• EXERCISE
In the records below, begin at the line that has "الصيانة بدقة وإصلاح" and stop after the line that has "لأنها قوية جداً"; quote those lines verbatim and nothing more.

╔══

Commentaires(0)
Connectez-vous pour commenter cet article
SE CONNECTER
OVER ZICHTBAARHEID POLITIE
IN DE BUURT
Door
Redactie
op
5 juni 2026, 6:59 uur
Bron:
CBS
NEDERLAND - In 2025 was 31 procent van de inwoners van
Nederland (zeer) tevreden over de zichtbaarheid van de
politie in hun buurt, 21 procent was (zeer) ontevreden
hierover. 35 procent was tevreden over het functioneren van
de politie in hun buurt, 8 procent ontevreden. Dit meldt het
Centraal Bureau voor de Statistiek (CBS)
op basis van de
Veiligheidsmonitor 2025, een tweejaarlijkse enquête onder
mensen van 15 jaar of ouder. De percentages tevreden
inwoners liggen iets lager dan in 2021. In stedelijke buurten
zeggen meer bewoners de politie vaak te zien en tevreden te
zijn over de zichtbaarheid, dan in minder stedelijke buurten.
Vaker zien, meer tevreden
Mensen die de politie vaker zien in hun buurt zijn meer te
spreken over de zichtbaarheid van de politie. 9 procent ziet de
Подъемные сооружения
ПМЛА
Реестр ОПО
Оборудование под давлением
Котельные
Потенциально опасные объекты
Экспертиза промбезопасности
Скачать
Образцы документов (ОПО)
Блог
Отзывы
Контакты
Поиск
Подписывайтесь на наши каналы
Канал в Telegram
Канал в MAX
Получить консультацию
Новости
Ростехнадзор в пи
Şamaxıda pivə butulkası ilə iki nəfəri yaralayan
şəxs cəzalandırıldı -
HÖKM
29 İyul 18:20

╚══
╔══

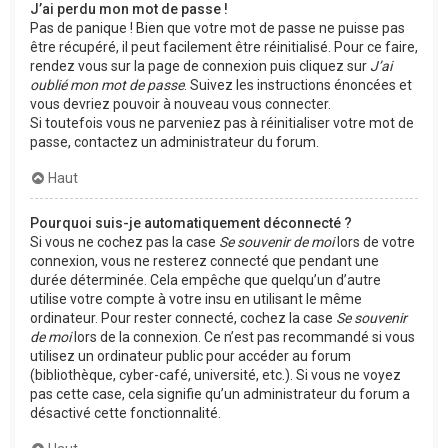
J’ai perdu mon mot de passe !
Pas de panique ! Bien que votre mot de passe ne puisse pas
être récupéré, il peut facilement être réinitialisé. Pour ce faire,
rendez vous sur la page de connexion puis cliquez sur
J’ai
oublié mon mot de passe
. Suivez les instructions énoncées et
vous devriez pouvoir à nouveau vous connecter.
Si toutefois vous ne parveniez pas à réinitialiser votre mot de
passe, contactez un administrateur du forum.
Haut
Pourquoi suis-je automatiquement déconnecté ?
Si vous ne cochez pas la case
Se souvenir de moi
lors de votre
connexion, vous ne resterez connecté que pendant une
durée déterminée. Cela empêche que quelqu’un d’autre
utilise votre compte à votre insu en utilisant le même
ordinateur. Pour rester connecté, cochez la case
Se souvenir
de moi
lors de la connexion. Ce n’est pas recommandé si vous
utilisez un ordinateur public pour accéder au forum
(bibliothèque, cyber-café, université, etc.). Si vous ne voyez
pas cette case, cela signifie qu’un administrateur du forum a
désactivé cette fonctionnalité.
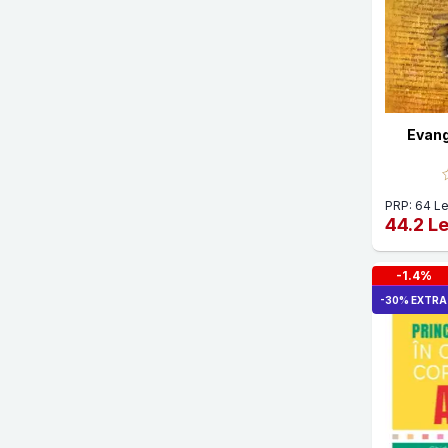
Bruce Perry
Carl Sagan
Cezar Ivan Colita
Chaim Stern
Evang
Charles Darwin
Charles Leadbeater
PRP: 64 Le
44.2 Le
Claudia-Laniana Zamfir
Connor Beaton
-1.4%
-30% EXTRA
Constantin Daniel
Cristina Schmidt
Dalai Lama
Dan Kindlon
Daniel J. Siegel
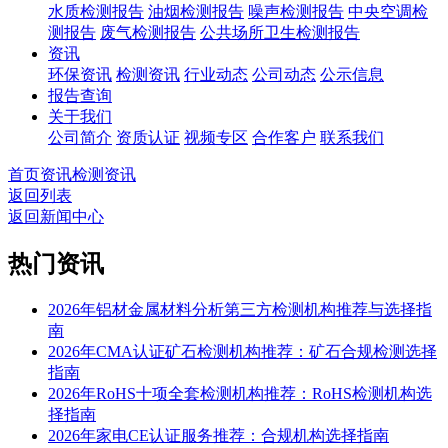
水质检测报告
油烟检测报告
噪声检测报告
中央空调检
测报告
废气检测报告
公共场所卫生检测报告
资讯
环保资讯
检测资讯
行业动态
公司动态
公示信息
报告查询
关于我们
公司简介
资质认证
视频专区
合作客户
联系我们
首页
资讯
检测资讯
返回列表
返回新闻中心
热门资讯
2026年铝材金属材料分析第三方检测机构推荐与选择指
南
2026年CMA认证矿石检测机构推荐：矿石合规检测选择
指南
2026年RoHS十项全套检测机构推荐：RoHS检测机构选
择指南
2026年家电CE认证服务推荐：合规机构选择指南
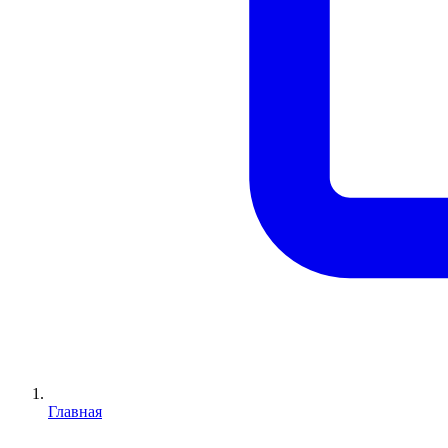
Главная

╚══
╔══

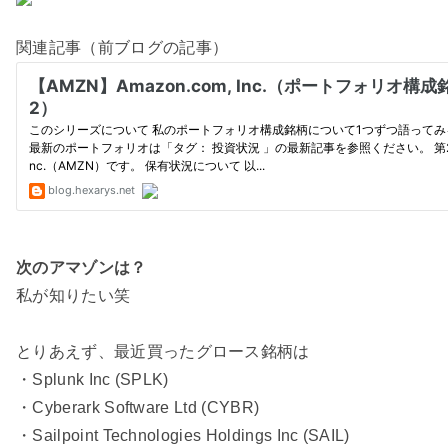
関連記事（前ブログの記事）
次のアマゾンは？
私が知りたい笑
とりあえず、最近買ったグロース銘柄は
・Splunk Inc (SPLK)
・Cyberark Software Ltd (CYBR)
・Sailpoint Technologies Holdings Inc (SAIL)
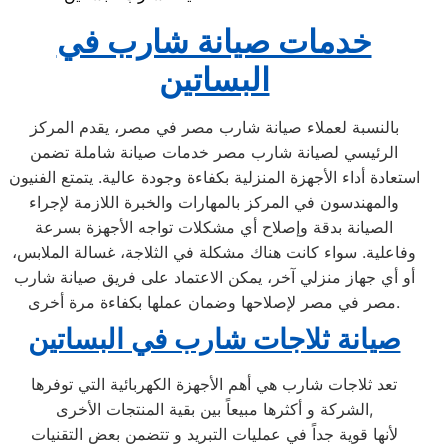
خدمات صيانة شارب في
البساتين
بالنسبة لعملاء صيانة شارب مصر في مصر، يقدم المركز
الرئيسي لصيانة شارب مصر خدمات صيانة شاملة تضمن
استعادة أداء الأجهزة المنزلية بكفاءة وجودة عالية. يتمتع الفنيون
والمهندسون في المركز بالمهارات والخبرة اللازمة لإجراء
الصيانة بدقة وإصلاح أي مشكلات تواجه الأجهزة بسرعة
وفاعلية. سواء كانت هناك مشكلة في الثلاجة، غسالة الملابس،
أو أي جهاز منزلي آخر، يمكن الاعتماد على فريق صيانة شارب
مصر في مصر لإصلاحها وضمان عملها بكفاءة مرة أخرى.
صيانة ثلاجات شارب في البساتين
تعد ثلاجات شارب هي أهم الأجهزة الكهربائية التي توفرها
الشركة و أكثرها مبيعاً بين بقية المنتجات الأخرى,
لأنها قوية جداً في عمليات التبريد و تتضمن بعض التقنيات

╚══

• RESPONSE
الصيانة بدقة وإصلاح أي مشكلات تواجه الأجهزة بسرعة
وفاعلية. سواء كانت هناك مشكلة في الثلاجة، غسالة الملابس،
أو أي جهاز منزلي آخر، يمكن الاعتماد على فريق صيانة شارب
مصر في مصر لإصلاحها وضمان عملها بكفاءة مرة أخرى.
صيانة ثلاجات شارب في البساتين
تعد ثلاجات شارب هي أهم الأجهزة الكهربائية التي توفرها
الشركة و أكثرها مبيعاً بين بقية المنتجات الأخرى,
لأنها قوية جداً في عمليات التبريد و تتضمن بعض التقنيات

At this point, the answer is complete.